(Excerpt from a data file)
──────

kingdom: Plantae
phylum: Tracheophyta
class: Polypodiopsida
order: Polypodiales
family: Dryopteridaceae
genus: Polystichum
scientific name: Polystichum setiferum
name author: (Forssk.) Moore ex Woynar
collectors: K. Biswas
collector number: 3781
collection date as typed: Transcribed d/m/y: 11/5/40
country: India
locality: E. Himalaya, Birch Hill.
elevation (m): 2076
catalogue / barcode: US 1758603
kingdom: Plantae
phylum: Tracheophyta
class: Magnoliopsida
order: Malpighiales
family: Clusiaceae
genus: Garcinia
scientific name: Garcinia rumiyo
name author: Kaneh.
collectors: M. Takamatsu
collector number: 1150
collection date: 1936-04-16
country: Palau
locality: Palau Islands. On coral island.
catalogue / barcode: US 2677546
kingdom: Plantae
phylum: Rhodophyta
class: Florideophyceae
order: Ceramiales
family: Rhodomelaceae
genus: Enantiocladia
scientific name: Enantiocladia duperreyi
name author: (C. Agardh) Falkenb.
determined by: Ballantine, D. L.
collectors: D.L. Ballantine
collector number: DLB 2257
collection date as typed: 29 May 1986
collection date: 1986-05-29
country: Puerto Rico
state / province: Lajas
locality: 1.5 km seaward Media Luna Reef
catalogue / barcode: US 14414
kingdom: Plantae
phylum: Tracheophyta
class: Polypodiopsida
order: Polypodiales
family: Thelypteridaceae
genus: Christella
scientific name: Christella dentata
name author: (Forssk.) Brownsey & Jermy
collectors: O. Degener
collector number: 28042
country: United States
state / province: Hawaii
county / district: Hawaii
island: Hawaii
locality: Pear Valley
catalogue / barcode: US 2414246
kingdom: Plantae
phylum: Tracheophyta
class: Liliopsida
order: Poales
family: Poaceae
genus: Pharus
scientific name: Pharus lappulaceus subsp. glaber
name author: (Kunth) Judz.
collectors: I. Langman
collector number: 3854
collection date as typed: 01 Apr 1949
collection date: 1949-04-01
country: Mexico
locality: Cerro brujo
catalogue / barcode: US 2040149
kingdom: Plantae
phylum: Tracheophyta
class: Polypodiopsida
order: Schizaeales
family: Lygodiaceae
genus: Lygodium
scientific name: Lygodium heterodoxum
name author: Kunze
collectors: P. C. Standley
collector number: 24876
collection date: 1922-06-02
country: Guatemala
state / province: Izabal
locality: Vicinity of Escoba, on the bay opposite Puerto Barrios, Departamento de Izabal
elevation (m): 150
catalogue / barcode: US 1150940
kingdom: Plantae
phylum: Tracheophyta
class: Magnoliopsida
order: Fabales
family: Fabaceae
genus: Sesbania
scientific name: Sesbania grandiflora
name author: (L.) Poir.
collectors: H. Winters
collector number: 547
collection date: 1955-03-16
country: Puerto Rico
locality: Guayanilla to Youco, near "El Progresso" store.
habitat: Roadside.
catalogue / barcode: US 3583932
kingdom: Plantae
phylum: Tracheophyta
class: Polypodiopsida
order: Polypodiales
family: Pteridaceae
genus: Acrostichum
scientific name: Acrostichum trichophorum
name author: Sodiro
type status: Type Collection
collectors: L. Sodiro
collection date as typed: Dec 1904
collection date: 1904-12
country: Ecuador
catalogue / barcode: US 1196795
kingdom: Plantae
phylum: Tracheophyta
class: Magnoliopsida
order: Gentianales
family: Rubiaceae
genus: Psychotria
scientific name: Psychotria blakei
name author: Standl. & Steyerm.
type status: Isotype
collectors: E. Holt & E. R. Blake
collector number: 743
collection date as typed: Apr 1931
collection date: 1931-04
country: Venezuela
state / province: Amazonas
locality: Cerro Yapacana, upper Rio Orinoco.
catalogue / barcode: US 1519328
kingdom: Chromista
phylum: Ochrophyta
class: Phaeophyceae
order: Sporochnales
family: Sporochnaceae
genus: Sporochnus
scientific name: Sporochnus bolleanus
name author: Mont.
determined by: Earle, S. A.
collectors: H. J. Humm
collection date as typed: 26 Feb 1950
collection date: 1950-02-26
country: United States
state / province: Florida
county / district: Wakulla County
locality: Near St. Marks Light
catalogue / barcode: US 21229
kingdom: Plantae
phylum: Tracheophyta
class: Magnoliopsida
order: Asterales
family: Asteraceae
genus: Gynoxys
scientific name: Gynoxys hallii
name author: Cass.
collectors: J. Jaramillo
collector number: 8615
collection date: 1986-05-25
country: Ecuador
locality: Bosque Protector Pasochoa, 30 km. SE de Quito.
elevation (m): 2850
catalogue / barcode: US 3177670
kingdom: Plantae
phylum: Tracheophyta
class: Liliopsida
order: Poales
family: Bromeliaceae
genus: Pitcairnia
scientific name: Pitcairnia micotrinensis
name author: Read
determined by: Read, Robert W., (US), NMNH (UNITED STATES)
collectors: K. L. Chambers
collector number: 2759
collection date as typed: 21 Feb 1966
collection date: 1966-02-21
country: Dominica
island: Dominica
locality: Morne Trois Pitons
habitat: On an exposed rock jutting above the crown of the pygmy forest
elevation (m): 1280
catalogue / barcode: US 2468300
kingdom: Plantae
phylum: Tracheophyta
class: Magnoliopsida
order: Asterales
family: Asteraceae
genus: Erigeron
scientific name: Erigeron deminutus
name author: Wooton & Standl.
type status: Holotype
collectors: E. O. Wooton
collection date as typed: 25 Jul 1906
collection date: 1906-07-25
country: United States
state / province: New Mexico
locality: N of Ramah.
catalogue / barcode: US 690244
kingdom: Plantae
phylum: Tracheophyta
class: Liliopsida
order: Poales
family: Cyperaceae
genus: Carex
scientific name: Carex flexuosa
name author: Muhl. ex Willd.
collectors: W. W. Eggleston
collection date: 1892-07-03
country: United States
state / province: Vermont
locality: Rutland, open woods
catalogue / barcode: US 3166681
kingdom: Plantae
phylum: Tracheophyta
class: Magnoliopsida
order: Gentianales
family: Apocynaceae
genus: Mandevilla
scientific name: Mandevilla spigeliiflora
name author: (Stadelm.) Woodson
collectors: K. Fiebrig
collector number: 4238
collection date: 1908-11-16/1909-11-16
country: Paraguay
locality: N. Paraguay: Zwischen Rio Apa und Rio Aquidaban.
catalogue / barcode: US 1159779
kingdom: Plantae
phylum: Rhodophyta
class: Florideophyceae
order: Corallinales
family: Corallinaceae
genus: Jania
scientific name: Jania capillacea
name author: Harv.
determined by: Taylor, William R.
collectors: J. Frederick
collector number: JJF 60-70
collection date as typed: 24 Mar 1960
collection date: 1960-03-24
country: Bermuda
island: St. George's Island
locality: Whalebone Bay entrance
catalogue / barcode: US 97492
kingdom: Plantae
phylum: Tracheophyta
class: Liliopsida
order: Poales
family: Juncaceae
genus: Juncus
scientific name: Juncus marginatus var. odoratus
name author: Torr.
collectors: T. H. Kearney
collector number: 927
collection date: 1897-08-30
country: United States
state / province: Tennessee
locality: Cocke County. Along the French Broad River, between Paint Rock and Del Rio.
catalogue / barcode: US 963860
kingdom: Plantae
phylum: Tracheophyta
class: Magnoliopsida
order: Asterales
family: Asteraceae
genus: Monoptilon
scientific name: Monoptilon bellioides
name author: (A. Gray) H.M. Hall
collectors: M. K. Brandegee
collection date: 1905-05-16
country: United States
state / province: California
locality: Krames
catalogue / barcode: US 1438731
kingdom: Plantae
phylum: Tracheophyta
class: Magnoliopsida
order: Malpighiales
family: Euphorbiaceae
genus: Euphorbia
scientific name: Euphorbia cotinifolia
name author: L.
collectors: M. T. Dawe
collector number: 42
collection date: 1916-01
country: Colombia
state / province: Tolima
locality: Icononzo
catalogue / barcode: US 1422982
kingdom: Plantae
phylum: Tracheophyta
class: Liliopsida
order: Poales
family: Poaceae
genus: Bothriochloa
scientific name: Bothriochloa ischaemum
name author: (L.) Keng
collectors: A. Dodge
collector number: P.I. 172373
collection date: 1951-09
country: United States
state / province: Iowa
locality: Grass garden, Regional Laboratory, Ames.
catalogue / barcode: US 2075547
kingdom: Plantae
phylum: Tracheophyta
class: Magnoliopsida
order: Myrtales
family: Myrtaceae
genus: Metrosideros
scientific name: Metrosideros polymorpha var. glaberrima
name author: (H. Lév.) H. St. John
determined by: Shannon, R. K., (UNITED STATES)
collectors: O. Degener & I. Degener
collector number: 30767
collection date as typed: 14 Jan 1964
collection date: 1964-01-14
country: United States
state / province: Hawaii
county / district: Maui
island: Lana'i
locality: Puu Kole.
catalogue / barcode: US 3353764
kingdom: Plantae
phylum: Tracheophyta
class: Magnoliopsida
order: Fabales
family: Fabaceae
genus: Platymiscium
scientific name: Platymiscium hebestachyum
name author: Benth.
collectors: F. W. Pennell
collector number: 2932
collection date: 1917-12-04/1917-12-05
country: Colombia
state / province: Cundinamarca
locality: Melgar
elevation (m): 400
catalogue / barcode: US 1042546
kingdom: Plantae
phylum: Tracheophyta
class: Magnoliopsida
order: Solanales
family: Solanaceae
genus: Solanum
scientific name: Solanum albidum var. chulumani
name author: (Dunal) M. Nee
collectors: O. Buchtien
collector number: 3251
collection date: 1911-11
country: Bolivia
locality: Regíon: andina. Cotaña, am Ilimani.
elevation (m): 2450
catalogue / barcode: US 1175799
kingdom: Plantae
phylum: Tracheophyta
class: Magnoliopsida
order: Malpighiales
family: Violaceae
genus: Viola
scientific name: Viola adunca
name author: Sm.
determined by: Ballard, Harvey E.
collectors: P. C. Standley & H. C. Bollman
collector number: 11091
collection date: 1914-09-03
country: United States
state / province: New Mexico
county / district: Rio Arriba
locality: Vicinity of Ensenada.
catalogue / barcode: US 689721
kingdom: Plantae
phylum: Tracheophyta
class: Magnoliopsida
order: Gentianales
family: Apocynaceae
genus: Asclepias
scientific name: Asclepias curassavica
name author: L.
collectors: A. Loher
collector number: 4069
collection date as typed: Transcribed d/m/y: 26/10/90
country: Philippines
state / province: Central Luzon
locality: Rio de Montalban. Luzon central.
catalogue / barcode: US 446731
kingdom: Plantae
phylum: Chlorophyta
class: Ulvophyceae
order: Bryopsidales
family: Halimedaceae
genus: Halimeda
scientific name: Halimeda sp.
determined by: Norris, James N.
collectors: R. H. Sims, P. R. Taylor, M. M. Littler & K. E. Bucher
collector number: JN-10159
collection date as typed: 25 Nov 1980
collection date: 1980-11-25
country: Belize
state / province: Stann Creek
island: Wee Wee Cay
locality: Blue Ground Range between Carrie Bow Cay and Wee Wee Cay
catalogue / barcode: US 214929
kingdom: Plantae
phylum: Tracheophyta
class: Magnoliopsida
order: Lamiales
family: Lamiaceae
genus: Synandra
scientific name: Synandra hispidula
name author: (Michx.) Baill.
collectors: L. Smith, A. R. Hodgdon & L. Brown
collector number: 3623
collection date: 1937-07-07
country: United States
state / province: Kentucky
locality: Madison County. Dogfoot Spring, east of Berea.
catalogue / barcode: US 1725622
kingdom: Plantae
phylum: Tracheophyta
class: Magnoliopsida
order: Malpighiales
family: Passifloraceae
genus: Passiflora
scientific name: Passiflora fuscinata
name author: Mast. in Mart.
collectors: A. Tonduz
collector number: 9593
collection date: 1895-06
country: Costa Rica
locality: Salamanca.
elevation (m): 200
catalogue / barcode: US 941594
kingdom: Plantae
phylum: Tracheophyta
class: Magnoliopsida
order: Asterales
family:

──────

Copy out verbatim the lines above, starting at the line with "catalogue / barcode: US 689721" and ending with the line with "family: Halimedaceae", inclusive.

Answer to this exercise:
catalogue / barcode: US 689721
kingdom: Plantae
phylum: Tracheophyta
class: Magnoliopsida
order: Gentianales
family: Apocynaceae
genus: Asclepias
scientific name: Asclepias curassavica
name author: L.
collectors: A. Loher
collector number: 4069
collection date as typed: Transcribed d/m/y: 26/10/90
country: Philippines
state / province: Central Luzon
locality: Rio de Montalban. Luzon central.
catalogue / barcode: US 446731
kingdom: Plantae
phylum: Chlorophyta
class: Ulvophyceae
order: Bryopsidales
family: Halimedaceae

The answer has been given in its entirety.